I want to read the infos (width, height and DPI) from an image embedded in a PDF file with only one page. Im using pyMuPDF:
import fitz
pdf_file = fitz.open(filepath)
for page in pdf_file:
images = page.get_images() # returns an empty list [] :(
contents = page.get_contents() # returns a list with one xref: [10]
pdf_file.xref_is_stream(10) # trying this I got a True, so the image in PDF are stored as a stream
stream = pdf_file.xref_stream(10) # so I extracted the stream
When I open the pdf file, I can see the image in it. The first caracters in the stream are:
1.00000 0.00000 0.00000 1.00000 0.0000 0.0000 cm\r\n/GS11 gs\r\n/OC /Pr12 BDC\r\nq\r\nq\r\nq\r\n/GS13 gs\r\n/CS14 cs 0.0000 0.0000 0.0000 1.0000 scn\r
I know PIL image use this to identify the image format. Trying to read this in an image, I did:
img = Image.open(stream) # *** ValueError: embedded null byte
img_stream = io.BytesIO(stream)
img_stream.seek(0)
img = Image.open(img_stream) # *** PIL.UnidentifiedImageError: cannot identify image file <_io.BytesIO object at 0x7fc0d1ff4810>
I cannot use Image.frombytes
since I don't know the dimensions of the image.

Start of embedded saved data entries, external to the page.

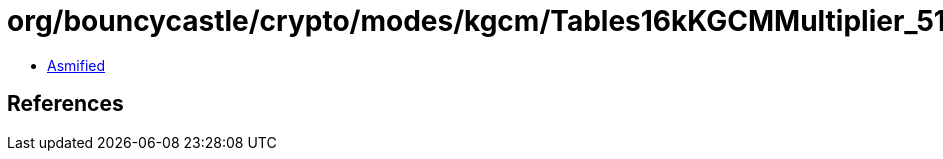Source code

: = org/bouncycastle/crypto/modes/kgcm/Tables16kKGCMMultiplier_512.class

 - link:Tables16kKGCMMultiplier_512-asmified.java[Asmified]

== References

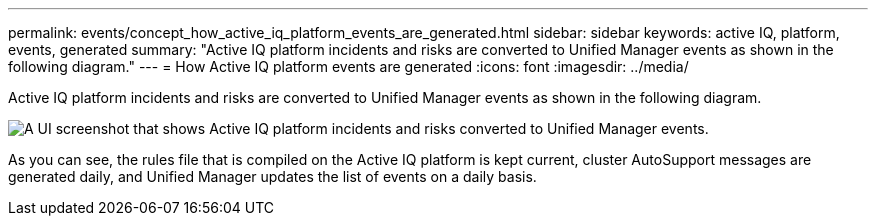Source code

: ---
permalink: events/concept_how_active_iq_platform_events_are_generated.html
sidebar: sidebar
keywords: active IQ, platform, events, generated
summary: "Active IQ platform incidents and risks are converted to Unified Manager events as shown in the following diagram."
---
= How Active IQ platform events are generated
:icons: font
:imagesdir: ../media/

[.lead]
Active IQ platform incidents and risks are converted to Unified Manager events as shown in the following diagram.

image::../media/aiq_and_um_event_generation.png[A UI screenshot that shows Active IQ platform incidents and risks converted to Unified Manager events.]

As you can see, the rules file that is compiled on the Active IQ platform is kept current, cluster AutoSupport messages are generated daily, and Unified Manager updates the list of events on a daily basis.
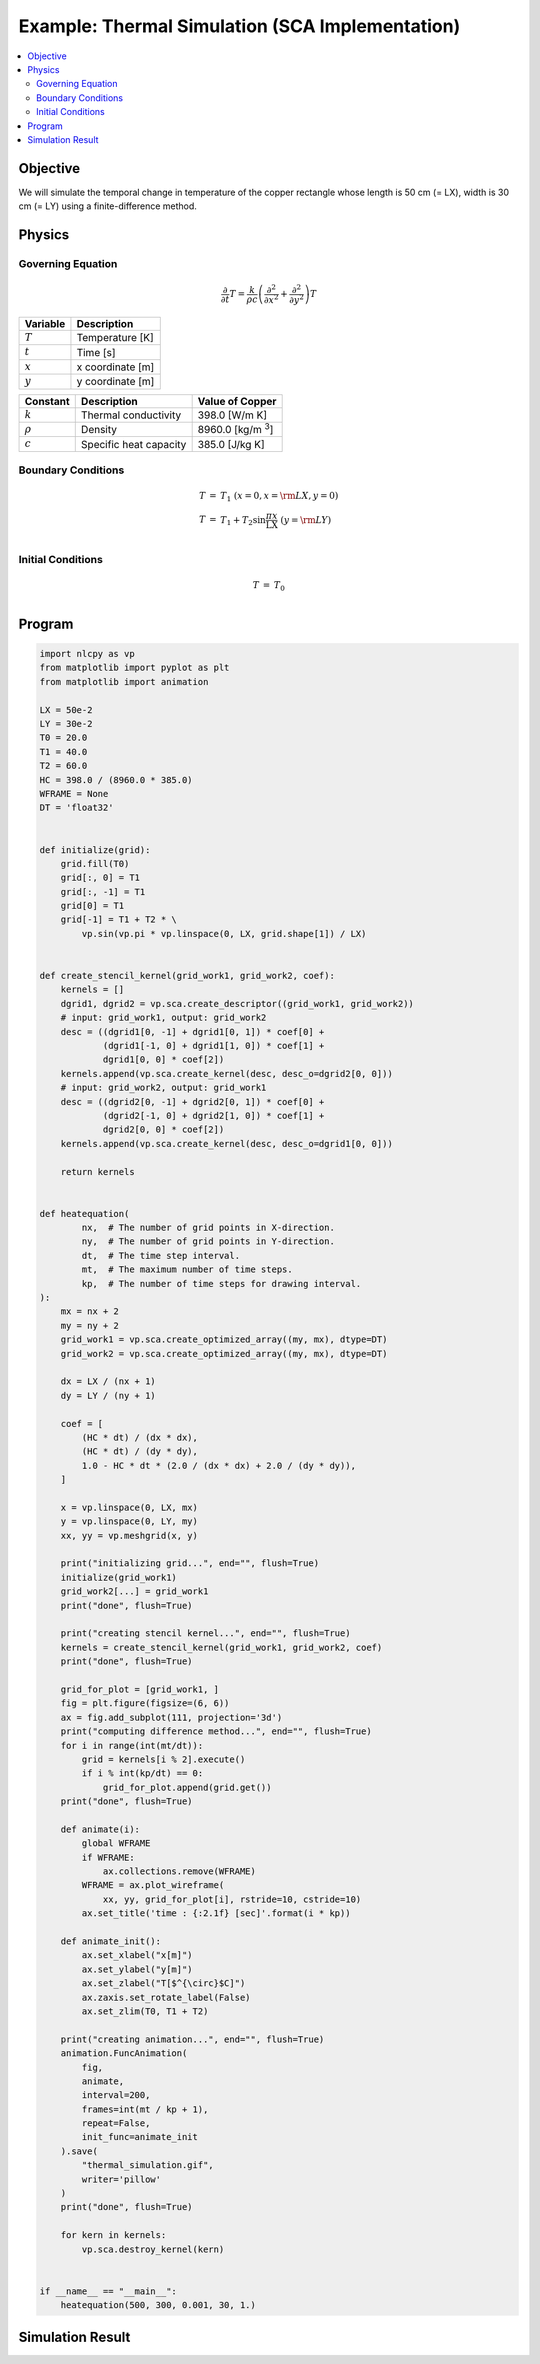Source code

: .. _example_thermal_sca:

Example: Thermal Simulation (SCA Implementation)
================================================

.. contents:: :local:

Objective
---------

We will simulate the temporal change in temperature of the copper rectangle whose length is 50 cm (= LX), width is 30 cm (= LY) using a finite-difference method.

Physics
-------

Governing Equation
^^^^^^^^^^^^^^^^^^

.. math::

    \frac{\partial}{\partial t} T=\frac{k}{\rho c}\left(\frac{\partial^2}{\partial x^2}+\frac{\partial^2}{\partial y^2}\right)T

================ =================
Variable         Description
================ =================
:math:`T`        Temperature [K]
:math:`t`        Time [s]
:math:`x`        x coordinate [m]
:math:`y`        y coordinate [m]
================ =================

============= ======================== ======================
Constant      Description              Value of Copper
============= ======================== ======================
:math:`k`     Thermal conductivity     398.0 [W/m K]
:math:`\rho`  Density                  8960.0 [kg/m `3`:sup:]
:math:`c`     Specific heat capacity   385.0 [J/kg K]
============= ======================== ======================


Boundary Conditions
^^^^^^^^^^^^^^^^^^^

.. math::

    \begin{eqnarray*}
      T &=& T_1  ~ (x=0, x={\rm LX}, y=0) \\
      T &=& T_1+T_2 \sin \frac{\pi x}{\mathrm LX} ~ (y={\rm LY}) \\
    \end{eqnarray*}

Initial Conditions
^^^^^^^^^^^^^^^^^^

.. math::

    \begin{eqnarray*}
      T &=& T_0 \\
    \end{eqnarray*}


Program
-------

.. code-block:: python

    import nlcpy as vp
    from matplotlib import pyplot as plt
    from matplotlib import animation

    LX = 50e-2
    LY = 30e-2
    T0 = 20.0
    T1 = 40.0
    T2 = 60.0
    HC = 398.0 / (8960.0 * 385.0)
    WFRAME = None
    DT = 'float32'


    def initialize(grid):
        grid.fill(T0)
        grid[:, 0] = T1
        grid[:, -1] = T1
        grid[0] = T1
        grid[-1] = T1 + T2 * \
            vp.sin(vp.pi * vp.linspace(0, LX, grid.shape[1]) / LX)


    def create_stencil_kernel(grid_work1, grid_work2, coef):
        kernels = []
        dgrid1, dgrid2 = vp.sca.create_descriptor((grid_work1, grid_work2))
        # input: grid_work1, output: grid_work2
        desc = ((dgrid1[0, -1] + dgrid1[0, 1]) * coef[0] +
                (dgrid1[-1, 0] + dgrid1[1, 0]) * coef[1] +
                dgrid1[0, 0] * coef[2])
        kernels.append(vp.sca.create_kernel(desc, desc_o=dgrid2[0, 0]))
        # input: grid_work2, output: grid_work1
        desc = ((dgrid2[0, -1] + dgrid2[0, 1]) * coef[0] +
                (dgrid2[-1, 0] + dgrid2[1, 0]) * coef[1] +
                dgrid2[0, 0] * coef[2])
        kernels.append(vp.sca.create_kernel(desc, desc_o=dgrid1[0, 0]))

        return kernels


    def heatequation(
            nx,  # The number of grid points in X-direction.
            ny,  # The number of grid points in Y-direction.
            dt,  # The time step interval.
            mt,  # The maximum number of time steps.
            kp,  # The number of time steps for drawing interval.
    ):
        mx = nx + 2
        my = ny + 2
        grid_work1 = vp.sca.create_optimized_array((my, mx), dtype=DT)
        grid_work2 = vp.sca.create_optimized_array((my, mx), dtype=DT)

        dx = LX / (nx + 1)
        dy = LY / (ny + 1)

        coef = [
            (HC * dt) / (dx * dx),
            (HC * dt) / (dy * dy),
            1.0 - HC * dt * (2.0 / (dx * dx) + 2.0 / (dy * dy)),
        ]

        x = vp.linspace(0, LX, mx)
        y = vp.linspace(0, LY, my)
        xx, yy = vp.meshgrid(x, y)

        print("initializing grid...", end="", flush=True)
        initialize(grid_work1)
        grid_work2[...] = grid_work1
        print("done", flush=True)

        print("creating stencil kernel...", end="", flush=True)
        kernels = create_stencil_kernel(grid_work1, grid_work2, coef)
        print("done", flush=True)

        grid_for_plot = [grid_work1, ]
        fig = plt.figure(figsize=(6, 6))
        ax = fig.add_subplot(111, projection='3d')
        print("computing difference method...", end="", flush=True)
        for i in range(int(mt/dt)):
            grid = kernels[i % 2].execute()
            if i % int(kp/dt) == 0:
                grid_for_plot.append(grid.get())
        print("done", flush=True)

        def animate(i):
            global WFRAME
            if WFRAME:
                ax.collections.remove(WFRAME)
            WFRAME = ax.plot_wireframe(
                xx, yy, grid_for_plot[i], rstride=10, cstride=10)
            ax.set_title('time : {:2.1f} [sec]'.format(i * kp))

        def animate_init():
            ax.set_xlabel("x[m]")
            ax.set_ylabel("y[m]")
            ax.set_zlabel("T[$^{\circ}$C]")
            ax.zaxis.set_rotate_label(False)
            ax.set_zlim(T0, T1 + T2)

        print("creating animation...", end="", flush=True)
        animation.FuncAnimation(
            fig,
            animate,
            interval=200,
            frames=int(mt / kp + 1),
            repeat=False,
            init_func=animate_init
        ).save(
            "thermal_simulation.gif",
            writer='pillow'
        )
        print("done", flush=True)

        for kern in kernels:
            vp.sca.destroy_kernel(kern)


    if __name__ == "__main__":
        heatequation(500, 300, 0.001, 30, 1.)



Simulation Result
-----------------

.. image:: ../../image/thermal_simulation.gif
    :align: center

Im just trying to get this information.
This PDF contains an image that will be used to create a film matrix for the packaging production industry. Image size is crucial for them to calculate how much film to use. The client said the image is a high quality TIFF embedded in the PDF.
Any idea how to convert this stream in a image to read this information.